Krzyzewski got all he could out of Duke team

In the end, Mike Krzyzewski got just about everything he could out of his Duke Blue Devils. 

It didn’t seem the season would end quite so early when Ryan Kelly went off for 36 points in his comeback game against Miami in late February. That night, it appeared the Blue Devils were the national front-runners, and in many respects they were. 

But nobody knew Kelly would go into the tank within a week and never climb out and the overall effect that would have on the Blue Devils, whose season ended Sunday when Louisville pulled away for an 85-63 victory in the Midwest regional championship game in Indianapolis.

Duke (30-6) looked like a tired, worn out club. The Cardinals were spry and played with several extra skips in their collective steps, and that was even after the scary injury suffered by Kevin Ware.

Krzyzewski’s team was in the game, tied at 42-42 with 16 minutes left but that’s when the Devils hit a wall and the Cardinals simply plowed through: Louisville outscored Duke by 18 points over the next 10 minutes to salt away the game. 

Duke went 0-for-10 from the field in that stretch, missing two layups and two jumpers following offensive rebounds.

Unfortunately, shooting blanks is the effect of injuries to Kelly and Seth Curry that will mark this season in perpetuity. To understand the 2013 Blue Devils is to understand that Curry rarely practiced, and in the last month, Kelly also rarely practiced upon his return. 

In some respects, Duke was about as disjointed as one can imagine. But the injuries and separate treatment for certain players never became in an issue in-house. The maturity of role players such as Tyler Thornton and Josh Hairston, and how they taught Alex Murphy and Amile Jefferson to serve in that capacity, can’t be understated. 

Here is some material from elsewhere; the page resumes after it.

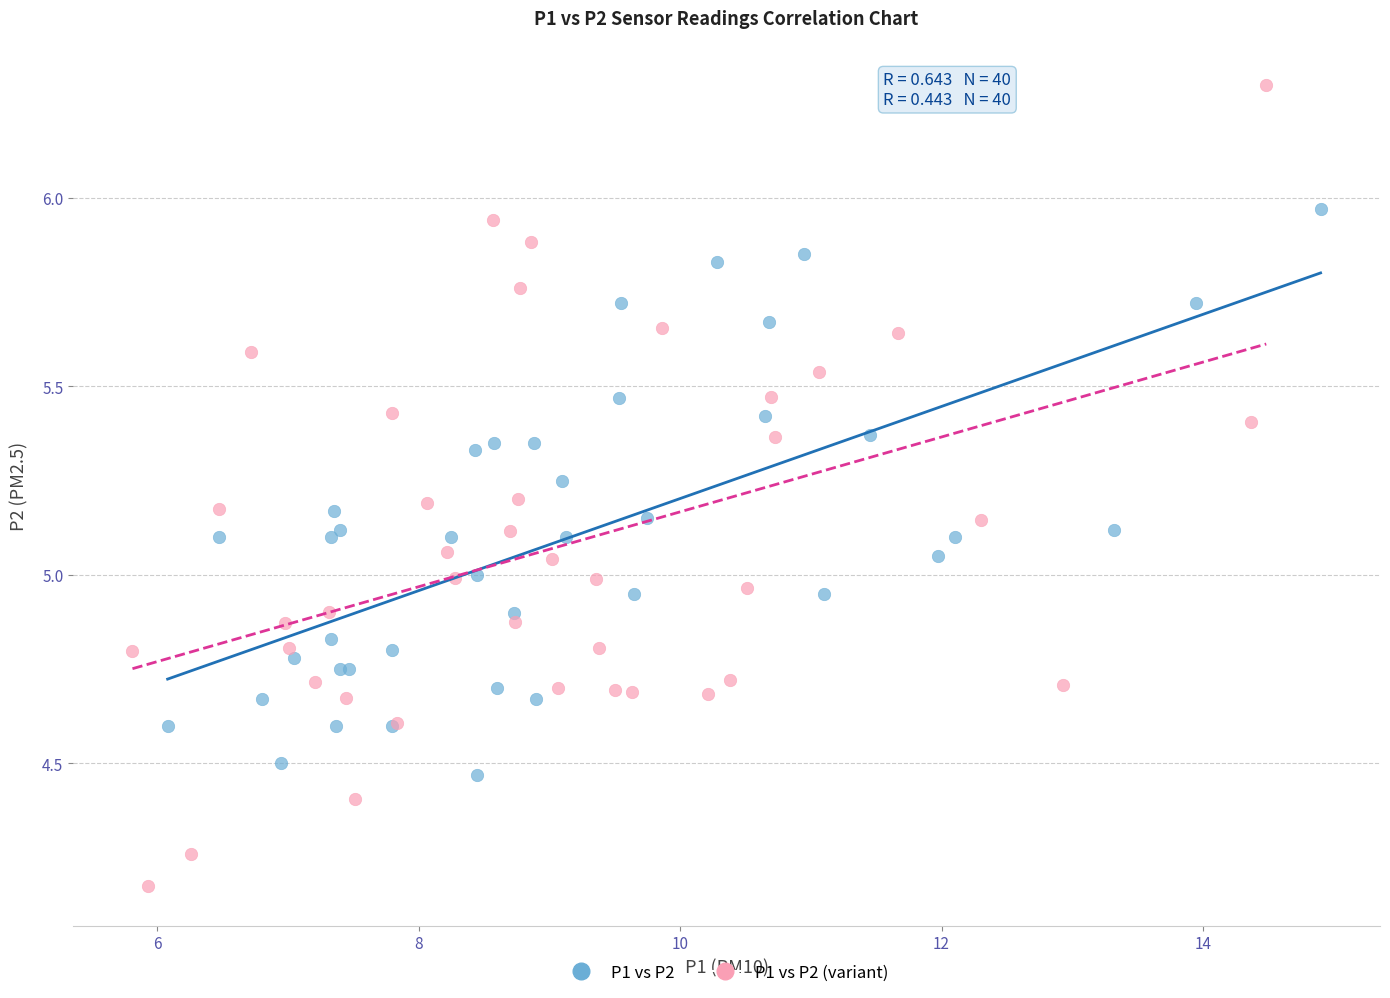

Which series contains the highest Y value?

P1 vs P2 (variant)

That amazing part of Duke’s culture continues on. 

Krzyzewski said several times and most recently last week the staff didn’t think in September that Curry could play this season. But the training and medical staff, headed by Dr. Claude T. Moorman, one of the absolute best in the business, figured out a way to maximize what Curry could deliver. The unfortunate aspect of that is he just wasn’t effective with minimal rest. 

Curry shot 48 percent from 3-point range on two or more days of rest, but he was at 29 percent on one or no days of rest. The senior guard continued that trend in the NCAA Tournament, hitting 18 of 31 field goal attempts (58.1 percent) in the two Friday games but he was only 8-for-24 (33 percent) on Sundays. 

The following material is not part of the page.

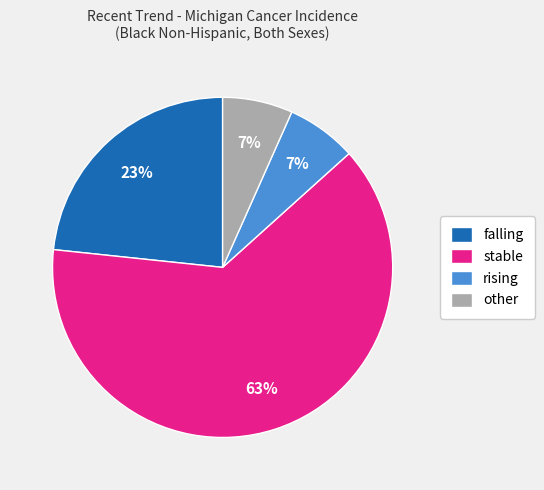

How many slices are in this pie chart?

4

Kelly’s late struggles could be due to him playing too much when he returned. He never appeared to recover from the first two games. In Kelly’s second game back vs. Virginia Tech, coaches kept waving off his tired signals, forcing the 6-foot-10 senior to more quickly get into basketball shape. 

But along the way he developed what appears to be a small hitch in his shot — and he never recovered. 

Kelly was shooting 50.6 percent overall from the field and 56.7 percent from 3-point range going into the final UNC game to close the regular season. But in the final six contests, Kelly converted 28.8 percent from the field, including a disturbing 4.3 percent from beyond the arc. 

His rebounding went from 6.5 per game to 4.1, free throw attempts dropped from 4.8 to 1.8 per game, and his scoring average was at 15 per game before visiting North Carolina, but in Duke’s last six games Kelly was at 6.8 points per. 

Don’t blame Kelly or Curry for Duke falling short of some people’s expectations, including their own. Injuries happen, they are a part of sports. Duke also wasn’t as good defensively as it usually is. 

Mason Plumlee was outstanding and raised his NBA stock, and while Quinn Cook and Rasheed Sulaimon weren’t ever all that consistent, they will be much better next season for this experience. 

Plumlee’s dunk that tied Louisville at 42-42 with 16:20 left in the game was the last drop Krzyzewski could squeeze from this group. After that, his hands were dry. 

But there’s no shame in everything coming to an end at that moment. No longer the Team USA national coach, the Hall of Fame coach gave Duke his undivided attention, and the Blue Devils clearly benefitted. 

Duke didn’t win an ACC regular season or tournament title, nor could it reach the Final Four despite being led by three seniors. But it swept North Carolina, and with a lot of new blood coming in next season and their legendary coach as committed as ever, the Blue Devil Nation should feel pretty good about things.